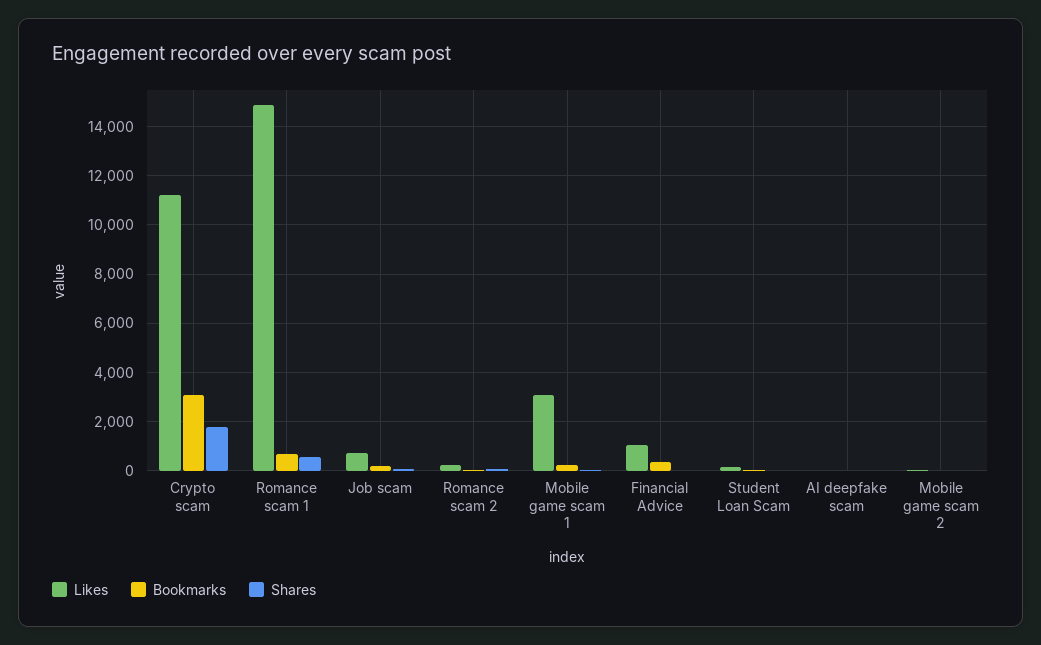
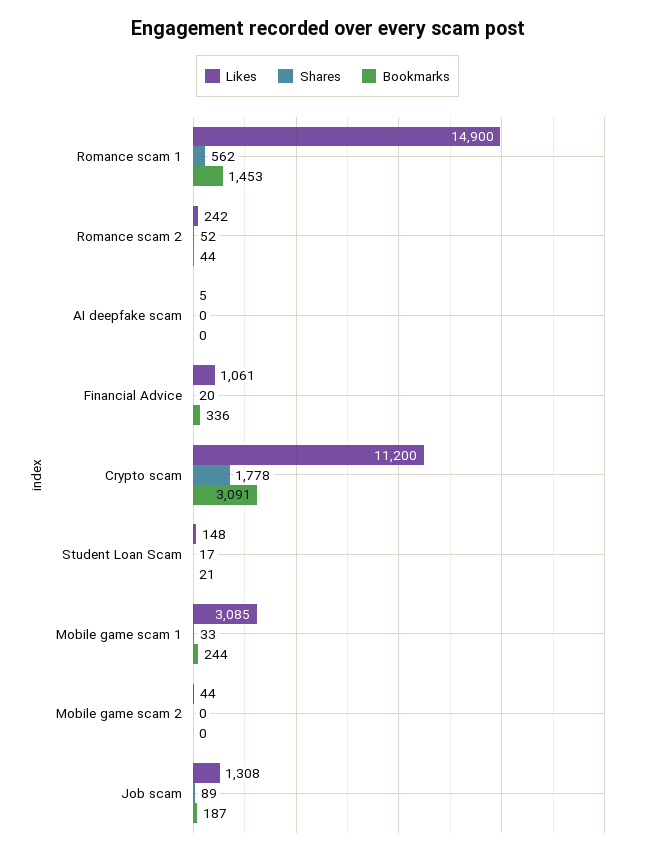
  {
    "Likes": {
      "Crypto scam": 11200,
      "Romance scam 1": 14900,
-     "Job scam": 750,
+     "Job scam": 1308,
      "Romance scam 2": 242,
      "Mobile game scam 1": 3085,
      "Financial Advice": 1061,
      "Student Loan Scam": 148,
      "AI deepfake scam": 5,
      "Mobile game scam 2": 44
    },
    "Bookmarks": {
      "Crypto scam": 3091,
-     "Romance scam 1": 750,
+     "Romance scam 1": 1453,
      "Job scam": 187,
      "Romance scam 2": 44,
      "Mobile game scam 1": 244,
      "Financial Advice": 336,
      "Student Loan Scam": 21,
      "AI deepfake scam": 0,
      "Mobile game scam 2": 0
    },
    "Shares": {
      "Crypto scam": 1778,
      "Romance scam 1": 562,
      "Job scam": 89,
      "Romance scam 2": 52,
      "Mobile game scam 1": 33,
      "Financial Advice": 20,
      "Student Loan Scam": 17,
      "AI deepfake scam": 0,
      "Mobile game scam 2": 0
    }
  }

=== Directions for this task ===
Every line above is to be given again exactly, apart from the pictures.

=== Solution for this task ===
  {
    "Likes": {
      "Crypto scam": 11200,
      "Romance scam 1": 14900,
-     "Job scam": 750,
+     "Job scam": 1308,
      "Romance scam 2": 242,
      "Mobile game scam 1": 3085,
      "Financial Advice": 1061,
      "Student Loan Scam": 148,
      "AI deepfake scam": 5,
      "Mobile game scam 2": 44
    },
    "Bookmarks": {
      "Crypto scam": 3091,
-     "Romance scam 1": 750,
+     "Romance scam 1": 1453,
      "Job scam": 187,
      "Romance scam 2": 44,
      "Mobile game scam 1": 244,
      "Financial Advice": 336,
      "Student Loan Scam": 21,
      "AI deepfake scam": 0,
      "Mobile game scam 2": 0
    },
    "Shares": {
      "Crypto scam": 1778,
      "Romance scam 1": 562,
      "Job scam": 89,
      "Romance scam 2": 52,
      "Mobile game scam 1": 33,
      "Financial Advice": 20,
      "Student Loan Scam": 17,
      "AI deepfake scam": 0,
      "Mobile game scam 2": 0
    }
  }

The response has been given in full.